DATA FOR ANALYSIS
= = = = =

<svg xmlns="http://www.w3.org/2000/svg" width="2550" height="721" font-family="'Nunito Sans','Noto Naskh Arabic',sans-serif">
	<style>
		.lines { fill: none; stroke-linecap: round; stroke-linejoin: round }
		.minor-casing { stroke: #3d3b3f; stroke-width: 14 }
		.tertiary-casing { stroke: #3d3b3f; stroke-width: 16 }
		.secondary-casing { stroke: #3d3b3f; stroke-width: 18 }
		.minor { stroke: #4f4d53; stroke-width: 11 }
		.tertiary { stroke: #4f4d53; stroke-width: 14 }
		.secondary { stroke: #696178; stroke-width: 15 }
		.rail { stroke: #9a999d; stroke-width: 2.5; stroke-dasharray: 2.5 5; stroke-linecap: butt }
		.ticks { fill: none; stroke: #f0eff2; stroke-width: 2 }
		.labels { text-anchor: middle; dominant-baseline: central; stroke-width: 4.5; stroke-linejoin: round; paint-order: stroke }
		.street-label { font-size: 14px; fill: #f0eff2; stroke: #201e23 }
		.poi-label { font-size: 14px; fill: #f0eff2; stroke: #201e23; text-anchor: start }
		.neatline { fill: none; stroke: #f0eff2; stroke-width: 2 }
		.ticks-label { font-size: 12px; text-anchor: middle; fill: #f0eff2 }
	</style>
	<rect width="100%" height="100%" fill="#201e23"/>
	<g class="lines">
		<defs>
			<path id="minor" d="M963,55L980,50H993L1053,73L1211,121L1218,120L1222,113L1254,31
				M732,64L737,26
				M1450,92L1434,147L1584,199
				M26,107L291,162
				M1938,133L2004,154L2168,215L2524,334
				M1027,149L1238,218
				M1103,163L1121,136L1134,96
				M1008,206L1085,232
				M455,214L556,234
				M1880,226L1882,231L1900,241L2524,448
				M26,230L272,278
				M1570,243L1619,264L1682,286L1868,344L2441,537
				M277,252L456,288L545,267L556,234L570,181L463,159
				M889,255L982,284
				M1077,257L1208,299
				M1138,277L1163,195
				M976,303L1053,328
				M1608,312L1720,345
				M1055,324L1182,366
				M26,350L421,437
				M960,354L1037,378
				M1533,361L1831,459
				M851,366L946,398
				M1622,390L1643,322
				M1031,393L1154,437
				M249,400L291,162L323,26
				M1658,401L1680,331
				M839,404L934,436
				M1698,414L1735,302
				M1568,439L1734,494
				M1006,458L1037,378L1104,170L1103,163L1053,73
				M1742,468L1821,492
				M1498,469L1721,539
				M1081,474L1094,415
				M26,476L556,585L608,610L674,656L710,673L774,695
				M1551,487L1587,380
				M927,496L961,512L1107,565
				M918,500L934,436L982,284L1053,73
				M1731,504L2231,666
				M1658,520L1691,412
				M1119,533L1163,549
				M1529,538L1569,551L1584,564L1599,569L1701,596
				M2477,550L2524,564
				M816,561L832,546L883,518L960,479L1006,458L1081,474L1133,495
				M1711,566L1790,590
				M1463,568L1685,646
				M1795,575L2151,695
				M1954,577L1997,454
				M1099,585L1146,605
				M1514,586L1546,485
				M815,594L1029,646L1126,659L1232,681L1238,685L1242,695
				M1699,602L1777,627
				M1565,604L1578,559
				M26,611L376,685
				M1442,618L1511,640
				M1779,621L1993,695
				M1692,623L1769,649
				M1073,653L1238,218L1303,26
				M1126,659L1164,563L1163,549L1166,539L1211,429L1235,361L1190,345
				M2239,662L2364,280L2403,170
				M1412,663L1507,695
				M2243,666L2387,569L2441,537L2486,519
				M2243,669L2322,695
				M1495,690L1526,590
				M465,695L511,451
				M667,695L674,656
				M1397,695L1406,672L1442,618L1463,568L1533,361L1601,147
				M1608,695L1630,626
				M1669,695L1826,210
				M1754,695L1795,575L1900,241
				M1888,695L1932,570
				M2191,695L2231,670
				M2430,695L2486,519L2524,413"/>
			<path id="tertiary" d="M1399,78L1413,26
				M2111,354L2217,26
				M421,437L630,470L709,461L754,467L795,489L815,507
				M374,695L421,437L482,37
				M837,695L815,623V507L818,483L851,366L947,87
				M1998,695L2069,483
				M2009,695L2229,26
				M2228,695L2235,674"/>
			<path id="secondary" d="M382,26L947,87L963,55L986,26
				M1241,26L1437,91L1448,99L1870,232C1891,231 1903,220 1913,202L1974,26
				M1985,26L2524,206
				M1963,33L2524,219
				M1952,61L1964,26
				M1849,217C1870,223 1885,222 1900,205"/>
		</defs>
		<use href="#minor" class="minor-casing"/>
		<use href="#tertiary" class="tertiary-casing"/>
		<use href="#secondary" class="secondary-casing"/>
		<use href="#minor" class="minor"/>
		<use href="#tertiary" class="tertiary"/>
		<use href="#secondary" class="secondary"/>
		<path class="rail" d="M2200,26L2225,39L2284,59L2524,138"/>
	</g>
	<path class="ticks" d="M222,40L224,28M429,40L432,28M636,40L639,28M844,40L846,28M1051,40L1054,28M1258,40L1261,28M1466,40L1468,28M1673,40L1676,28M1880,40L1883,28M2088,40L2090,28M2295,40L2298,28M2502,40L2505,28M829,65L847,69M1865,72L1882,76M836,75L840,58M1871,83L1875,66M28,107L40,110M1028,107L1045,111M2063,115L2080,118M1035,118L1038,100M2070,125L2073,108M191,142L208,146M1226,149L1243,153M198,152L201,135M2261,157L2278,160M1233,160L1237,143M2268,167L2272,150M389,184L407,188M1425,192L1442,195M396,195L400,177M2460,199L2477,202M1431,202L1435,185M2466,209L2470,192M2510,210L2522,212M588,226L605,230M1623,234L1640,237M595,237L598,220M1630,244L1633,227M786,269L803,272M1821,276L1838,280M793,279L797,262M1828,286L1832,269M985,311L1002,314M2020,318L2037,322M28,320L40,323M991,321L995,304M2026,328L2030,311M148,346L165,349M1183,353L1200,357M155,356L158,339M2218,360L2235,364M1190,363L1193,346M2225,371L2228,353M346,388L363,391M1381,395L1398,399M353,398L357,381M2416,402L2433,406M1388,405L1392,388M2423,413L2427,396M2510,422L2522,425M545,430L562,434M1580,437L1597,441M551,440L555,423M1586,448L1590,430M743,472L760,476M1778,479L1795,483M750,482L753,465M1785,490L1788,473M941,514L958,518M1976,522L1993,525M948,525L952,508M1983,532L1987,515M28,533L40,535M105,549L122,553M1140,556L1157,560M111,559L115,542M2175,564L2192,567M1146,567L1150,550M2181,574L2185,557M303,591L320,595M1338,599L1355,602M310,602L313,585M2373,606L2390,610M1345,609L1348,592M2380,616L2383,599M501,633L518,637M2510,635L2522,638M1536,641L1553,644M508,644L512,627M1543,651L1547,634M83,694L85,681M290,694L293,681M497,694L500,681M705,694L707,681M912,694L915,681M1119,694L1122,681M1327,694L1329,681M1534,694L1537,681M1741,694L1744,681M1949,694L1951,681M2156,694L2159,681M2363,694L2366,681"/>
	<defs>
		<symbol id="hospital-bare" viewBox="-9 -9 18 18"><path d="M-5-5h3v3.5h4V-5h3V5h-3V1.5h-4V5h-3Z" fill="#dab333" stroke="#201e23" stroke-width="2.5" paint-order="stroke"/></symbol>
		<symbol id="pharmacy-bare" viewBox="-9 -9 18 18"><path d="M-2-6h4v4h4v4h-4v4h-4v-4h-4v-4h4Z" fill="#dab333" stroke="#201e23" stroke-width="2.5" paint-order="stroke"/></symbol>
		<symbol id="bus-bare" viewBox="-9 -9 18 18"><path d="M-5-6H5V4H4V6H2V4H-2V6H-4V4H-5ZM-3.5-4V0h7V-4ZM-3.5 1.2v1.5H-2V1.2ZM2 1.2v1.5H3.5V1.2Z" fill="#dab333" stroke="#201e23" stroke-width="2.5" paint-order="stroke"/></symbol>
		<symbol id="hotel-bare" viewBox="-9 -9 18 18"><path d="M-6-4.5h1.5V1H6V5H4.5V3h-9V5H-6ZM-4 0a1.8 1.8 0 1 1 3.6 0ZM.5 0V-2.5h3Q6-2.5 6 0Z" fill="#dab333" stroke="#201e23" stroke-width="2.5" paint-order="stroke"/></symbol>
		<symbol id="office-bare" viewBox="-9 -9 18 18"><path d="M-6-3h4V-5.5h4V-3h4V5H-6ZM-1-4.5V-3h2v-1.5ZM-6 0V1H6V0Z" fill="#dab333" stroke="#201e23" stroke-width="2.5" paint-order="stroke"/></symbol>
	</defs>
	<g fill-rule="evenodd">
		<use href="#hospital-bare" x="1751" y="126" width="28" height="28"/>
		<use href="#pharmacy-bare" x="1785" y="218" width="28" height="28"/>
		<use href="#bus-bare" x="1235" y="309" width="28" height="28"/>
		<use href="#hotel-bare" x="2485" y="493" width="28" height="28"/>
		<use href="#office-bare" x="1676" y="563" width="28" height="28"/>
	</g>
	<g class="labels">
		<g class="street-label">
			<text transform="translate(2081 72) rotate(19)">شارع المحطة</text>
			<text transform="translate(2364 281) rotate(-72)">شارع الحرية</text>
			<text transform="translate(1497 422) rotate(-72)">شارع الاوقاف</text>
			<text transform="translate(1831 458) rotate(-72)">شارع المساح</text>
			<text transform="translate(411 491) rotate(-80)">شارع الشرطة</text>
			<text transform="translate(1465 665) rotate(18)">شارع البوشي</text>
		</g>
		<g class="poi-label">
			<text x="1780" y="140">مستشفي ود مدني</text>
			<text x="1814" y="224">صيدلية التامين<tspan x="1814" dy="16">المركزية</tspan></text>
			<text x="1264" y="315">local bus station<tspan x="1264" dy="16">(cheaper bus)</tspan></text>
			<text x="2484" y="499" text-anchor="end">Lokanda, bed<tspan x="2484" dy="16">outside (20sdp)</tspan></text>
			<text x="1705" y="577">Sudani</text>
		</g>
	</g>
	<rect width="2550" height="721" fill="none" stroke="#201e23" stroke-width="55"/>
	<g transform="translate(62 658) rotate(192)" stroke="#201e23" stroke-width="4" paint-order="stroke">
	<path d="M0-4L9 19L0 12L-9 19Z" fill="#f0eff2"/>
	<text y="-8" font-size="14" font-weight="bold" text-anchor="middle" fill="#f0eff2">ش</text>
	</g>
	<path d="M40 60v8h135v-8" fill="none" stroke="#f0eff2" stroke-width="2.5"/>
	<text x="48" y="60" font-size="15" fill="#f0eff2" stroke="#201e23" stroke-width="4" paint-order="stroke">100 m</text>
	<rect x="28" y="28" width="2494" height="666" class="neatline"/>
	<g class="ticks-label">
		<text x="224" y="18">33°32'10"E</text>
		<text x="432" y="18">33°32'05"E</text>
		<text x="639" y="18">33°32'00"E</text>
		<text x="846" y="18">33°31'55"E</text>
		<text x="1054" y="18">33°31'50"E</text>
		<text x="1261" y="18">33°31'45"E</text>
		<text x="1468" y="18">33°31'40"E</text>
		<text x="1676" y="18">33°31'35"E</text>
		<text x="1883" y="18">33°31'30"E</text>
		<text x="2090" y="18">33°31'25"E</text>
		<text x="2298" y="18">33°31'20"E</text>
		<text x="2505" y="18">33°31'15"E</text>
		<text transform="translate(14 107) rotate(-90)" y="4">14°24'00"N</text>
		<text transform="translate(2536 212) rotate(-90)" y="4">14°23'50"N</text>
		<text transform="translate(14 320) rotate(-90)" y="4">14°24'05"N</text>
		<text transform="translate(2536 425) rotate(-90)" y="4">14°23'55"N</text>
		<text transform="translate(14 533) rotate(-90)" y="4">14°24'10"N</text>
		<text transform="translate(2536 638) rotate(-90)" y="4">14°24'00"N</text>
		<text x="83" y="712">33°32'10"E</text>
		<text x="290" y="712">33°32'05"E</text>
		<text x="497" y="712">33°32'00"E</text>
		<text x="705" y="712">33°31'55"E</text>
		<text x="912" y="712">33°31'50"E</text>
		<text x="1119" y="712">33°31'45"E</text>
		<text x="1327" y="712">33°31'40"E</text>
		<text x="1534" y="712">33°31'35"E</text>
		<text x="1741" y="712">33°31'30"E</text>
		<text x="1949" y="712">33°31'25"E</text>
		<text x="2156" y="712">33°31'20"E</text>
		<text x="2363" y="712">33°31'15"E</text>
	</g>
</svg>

= = = = =

WORK INSTRUCTION
Using the records above, report each line with the string "lines".

RESULT FOR THIS TASK
		.lines { fill: none; stroke-linecap: round; stroke-linejoin: round }
	<g class="lines">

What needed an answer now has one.